Hay un virus que circula por el mundo y se transmite con suma facilidad. Quienes lo contraen, lo padecen de diversas maneras. Ocurre que los extremos se manifiestan a la vez, ya que algunas personas no sienten nada, o sienten poco, y otras mueren. Decenas, miles.

Lentamente en algunos sitios, y a ritmo vertiginoso en otros, las camas de hospitales, clínicas y sanitrios se van ocupando. Hay gobiernos que hacen poco, algunos nada. Otros hacen mucho. Incluso logran anticiparse al desastre sanitario que azota a otros países en diversas latitudes. Con medidas certeras contienen brotes y consiguen el glorioso tiempo que se precisa para reconstruir el deteriorado sistema de salud, para asegurarse que quienes necesiten cuidados, los tengan.

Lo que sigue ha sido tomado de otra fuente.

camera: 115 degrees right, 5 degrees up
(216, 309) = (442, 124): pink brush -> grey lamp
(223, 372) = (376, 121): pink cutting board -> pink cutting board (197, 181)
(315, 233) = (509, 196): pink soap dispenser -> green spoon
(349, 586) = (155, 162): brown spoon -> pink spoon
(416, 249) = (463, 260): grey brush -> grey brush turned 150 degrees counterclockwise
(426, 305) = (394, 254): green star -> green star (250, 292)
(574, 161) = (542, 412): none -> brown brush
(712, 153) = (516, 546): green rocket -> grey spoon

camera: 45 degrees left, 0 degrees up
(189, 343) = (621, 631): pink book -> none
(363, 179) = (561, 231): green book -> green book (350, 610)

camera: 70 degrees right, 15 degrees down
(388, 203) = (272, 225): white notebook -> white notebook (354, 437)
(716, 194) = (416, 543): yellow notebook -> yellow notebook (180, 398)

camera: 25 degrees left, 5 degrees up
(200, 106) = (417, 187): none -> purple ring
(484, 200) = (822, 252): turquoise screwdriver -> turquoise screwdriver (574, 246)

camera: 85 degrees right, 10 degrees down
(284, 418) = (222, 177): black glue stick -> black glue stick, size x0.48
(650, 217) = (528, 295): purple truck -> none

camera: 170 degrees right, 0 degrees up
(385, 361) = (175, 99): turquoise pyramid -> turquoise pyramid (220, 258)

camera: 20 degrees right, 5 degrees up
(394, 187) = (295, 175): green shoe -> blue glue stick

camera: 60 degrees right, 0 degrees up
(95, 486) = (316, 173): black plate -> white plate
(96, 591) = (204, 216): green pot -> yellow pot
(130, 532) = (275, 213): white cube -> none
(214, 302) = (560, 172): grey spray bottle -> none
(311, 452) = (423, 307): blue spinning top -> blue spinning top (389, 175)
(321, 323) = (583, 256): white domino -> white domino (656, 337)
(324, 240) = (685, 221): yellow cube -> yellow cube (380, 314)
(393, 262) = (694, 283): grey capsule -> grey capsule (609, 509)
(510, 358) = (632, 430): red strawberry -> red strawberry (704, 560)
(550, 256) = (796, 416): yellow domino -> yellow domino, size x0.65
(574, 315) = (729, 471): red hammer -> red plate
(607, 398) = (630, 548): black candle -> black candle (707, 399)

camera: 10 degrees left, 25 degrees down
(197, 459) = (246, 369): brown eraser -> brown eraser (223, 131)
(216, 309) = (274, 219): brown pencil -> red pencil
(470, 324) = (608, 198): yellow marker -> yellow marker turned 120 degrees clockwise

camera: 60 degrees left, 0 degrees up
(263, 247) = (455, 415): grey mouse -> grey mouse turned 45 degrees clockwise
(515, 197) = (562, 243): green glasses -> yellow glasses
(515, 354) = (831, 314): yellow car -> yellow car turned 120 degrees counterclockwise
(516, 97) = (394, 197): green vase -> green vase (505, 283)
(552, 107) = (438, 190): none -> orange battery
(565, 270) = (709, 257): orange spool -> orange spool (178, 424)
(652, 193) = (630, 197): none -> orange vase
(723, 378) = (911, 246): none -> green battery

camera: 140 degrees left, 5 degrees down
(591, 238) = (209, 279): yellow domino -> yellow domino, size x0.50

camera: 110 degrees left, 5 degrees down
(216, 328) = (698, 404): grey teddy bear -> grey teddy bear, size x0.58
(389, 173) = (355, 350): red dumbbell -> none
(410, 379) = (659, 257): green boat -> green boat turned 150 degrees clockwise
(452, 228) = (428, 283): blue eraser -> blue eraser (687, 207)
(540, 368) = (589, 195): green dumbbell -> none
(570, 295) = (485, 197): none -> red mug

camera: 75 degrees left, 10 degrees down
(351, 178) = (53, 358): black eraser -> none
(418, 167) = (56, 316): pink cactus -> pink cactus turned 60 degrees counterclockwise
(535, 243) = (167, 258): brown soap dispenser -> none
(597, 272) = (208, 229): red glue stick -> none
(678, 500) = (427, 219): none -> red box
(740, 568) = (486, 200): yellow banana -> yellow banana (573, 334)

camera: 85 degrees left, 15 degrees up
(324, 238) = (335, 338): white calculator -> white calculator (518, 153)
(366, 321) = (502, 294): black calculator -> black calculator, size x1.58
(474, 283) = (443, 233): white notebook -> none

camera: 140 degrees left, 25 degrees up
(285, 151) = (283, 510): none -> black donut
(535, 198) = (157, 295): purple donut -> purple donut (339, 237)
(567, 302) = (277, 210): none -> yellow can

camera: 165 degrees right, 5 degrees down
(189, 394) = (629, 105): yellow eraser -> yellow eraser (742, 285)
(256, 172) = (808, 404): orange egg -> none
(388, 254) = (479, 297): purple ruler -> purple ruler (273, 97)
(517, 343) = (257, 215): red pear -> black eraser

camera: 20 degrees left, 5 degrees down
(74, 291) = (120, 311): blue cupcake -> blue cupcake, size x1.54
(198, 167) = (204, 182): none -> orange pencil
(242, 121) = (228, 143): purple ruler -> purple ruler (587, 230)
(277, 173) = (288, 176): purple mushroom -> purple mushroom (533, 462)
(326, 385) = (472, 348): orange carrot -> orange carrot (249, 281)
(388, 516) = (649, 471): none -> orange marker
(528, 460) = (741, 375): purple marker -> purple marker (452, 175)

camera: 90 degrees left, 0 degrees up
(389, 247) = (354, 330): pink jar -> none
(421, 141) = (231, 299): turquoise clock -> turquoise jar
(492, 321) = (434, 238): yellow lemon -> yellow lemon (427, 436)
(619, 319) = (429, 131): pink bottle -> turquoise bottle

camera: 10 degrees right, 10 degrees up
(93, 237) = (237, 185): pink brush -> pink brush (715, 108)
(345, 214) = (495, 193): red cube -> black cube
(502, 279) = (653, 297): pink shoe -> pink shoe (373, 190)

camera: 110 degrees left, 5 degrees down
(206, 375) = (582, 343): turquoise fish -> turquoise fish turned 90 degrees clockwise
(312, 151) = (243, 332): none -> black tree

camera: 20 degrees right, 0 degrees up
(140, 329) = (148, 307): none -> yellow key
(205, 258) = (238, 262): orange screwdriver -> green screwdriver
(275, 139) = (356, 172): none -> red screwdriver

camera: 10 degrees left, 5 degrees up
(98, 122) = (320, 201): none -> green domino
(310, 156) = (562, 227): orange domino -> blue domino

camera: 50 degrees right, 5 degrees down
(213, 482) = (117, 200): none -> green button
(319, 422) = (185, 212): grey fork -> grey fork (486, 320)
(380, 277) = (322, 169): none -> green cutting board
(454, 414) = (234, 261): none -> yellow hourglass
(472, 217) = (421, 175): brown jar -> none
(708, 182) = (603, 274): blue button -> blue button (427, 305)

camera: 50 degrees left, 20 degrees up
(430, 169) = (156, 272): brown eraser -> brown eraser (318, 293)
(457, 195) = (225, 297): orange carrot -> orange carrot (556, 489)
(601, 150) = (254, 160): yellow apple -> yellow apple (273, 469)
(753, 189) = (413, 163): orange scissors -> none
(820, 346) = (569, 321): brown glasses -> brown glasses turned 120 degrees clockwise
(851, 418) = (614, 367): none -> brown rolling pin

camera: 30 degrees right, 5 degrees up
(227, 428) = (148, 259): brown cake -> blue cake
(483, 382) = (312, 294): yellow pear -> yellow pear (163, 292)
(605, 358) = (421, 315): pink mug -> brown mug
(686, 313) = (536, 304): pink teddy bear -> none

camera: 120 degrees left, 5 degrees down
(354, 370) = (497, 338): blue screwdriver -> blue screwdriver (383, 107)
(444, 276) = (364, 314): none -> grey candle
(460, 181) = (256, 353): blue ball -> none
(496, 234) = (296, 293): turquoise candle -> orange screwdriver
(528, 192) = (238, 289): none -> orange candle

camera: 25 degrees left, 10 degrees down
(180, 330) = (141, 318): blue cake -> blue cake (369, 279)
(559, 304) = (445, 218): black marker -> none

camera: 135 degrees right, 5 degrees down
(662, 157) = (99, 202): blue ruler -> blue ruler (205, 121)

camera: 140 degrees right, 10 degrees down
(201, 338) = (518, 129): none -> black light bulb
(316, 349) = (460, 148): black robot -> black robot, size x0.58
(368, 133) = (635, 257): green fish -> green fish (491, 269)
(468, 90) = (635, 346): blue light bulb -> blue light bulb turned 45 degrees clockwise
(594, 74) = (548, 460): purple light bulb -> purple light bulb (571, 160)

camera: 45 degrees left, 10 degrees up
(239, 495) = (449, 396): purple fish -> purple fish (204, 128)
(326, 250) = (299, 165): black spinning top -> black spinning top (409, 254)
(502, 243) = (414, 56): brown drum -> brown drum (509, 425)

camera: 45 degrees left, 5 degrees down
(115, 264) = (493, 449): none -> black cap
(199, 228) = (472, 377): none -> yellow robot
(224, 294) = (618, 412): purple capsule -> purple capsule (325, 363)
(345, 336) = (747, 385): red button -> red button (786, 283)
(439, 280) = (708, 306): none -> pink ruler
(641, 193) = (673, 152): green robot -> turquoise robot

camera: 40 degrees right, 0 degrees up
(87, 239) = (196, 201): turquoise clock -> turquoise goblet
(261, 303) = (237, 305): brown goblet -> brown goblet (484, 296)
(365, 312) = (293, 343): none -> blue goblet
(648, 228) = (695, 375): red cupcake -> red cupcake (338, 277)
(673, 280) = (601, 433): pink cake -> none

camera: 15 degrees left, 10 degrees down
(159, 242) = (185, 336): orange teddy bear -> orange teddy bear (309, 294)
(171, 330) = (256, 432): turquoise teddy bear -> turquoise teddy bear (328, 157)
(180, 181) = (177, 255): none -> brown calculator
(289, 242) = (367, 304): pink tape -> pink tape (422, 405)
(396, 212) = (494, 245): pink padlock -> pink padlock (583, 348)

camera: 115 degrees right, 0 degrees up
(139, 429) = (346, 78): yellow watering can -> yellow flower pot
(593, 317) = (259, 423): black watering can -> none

Porque de eso se trata. De cuidarnos, de proteger lo más preciado: la vida. Y eso que veníamos de ser testigos del desmantelamiento del Estado. Todavía no hace ni un año que este gobierno recibió en sus manos un país arrasado, quebrado y endeudado, empobrecido, desesperanzado. Sin Ministerio de Salud. Ni de Trabajo.

Pero volviendo al virus, hay patologías previas que complejizan muchas situaciones y hacen que esta lucha contra una pandemia sea aun más difícil. Hoy, tener o haber tenido enfermedades respiratorias, oncológicas o cardíacas, por citar algunas, nos pone en un nivel de riesgo superior a la media, de la misma manera que las y los adultos mayores se ven más expuestos que quienes gozan de juventud y lozanía.

Pero hay otras enfermedades previas que no sólo complican más la ardua batalla contra el Covid-19, sino que aun con camas, respiradores y personal de salud disponible, brotan y brotan, como si esta debacle mundial no fuera el peor desastre de la Historia contemporánea del planeta, sino un invento populista dirigido a molestar y cercenar libertades individuales. Esas patologías previas son el odio, la irresponsabilidad, el egoísmo y la ignorancia, que resulta siempre un condimento que se repite en la Receta Gorila. Después, le agregan otras cosas, baten un poco, y ya tienen un cacerolazo por algo.

Pero quienes padecen odio e ignorancia ni siquiera tienen la capacidad de empezar a reconocer ciertas diferencias que han significado salvar las vidas de miles de argentinos y argentinas. Aunque parezca simple: si Alberto no hubiera actuado con velocidad y responsabilidad soberana, el sistema sanitario habría colapsado hace meses.

Ocurre que hay quienes confunden cuidados urgentes y necesarios con sometimiento. Piden libertad a los gritos, trepados a algún monumento, demostrando así la improcedencia de reclamo semejante. Exponen su irresponsabilidad con el desparpajo que tanto gusta a la muerte, que por estos meses mastica con furia. Y no distingue: puede llevarse a alguien que haya aplaudido a la siniestra Patricia Bullrich, y también puede arrebatarle a la vida a una mujer que hace verdad el milagro de la multiplicidad de los panes en un comedor barrial.

Quizá, quienes claman libertades que ostentan, desconozcan a tal profundidad la ausencia de derechos esenciales, como los que dicen reclamar, porque han gozado de privilegios toda la vida. Y les es ajena la injusticia, la profunda, la cruel: hay tantas personas dando la vida para que otras y otros coman, se curen, sufran un poquito menos, que no sé si alcanzará la vida de quienes sobrevivan esta pandemia para sobreponerse al desconsuelo de ver cómo tantos y tantas caen y perecer, por amor.

Aun así, estamos produciendo una vacuna contra el Coronavirus. Contamos con los dedos de una mano a los países que ya pueden decirles a sus ciudadanos y ciudadanas cuando podrán inmunizarse contra este flagelo brutal. Pero aun no hemos logrado protegernos de ese desprecio por el otro, por la otra. Ese que a veces ocupa algunas baldosas de nuestras calles, oliendo a rancio. Ese tan dañino odio que tiene tanto que ver con el miedo.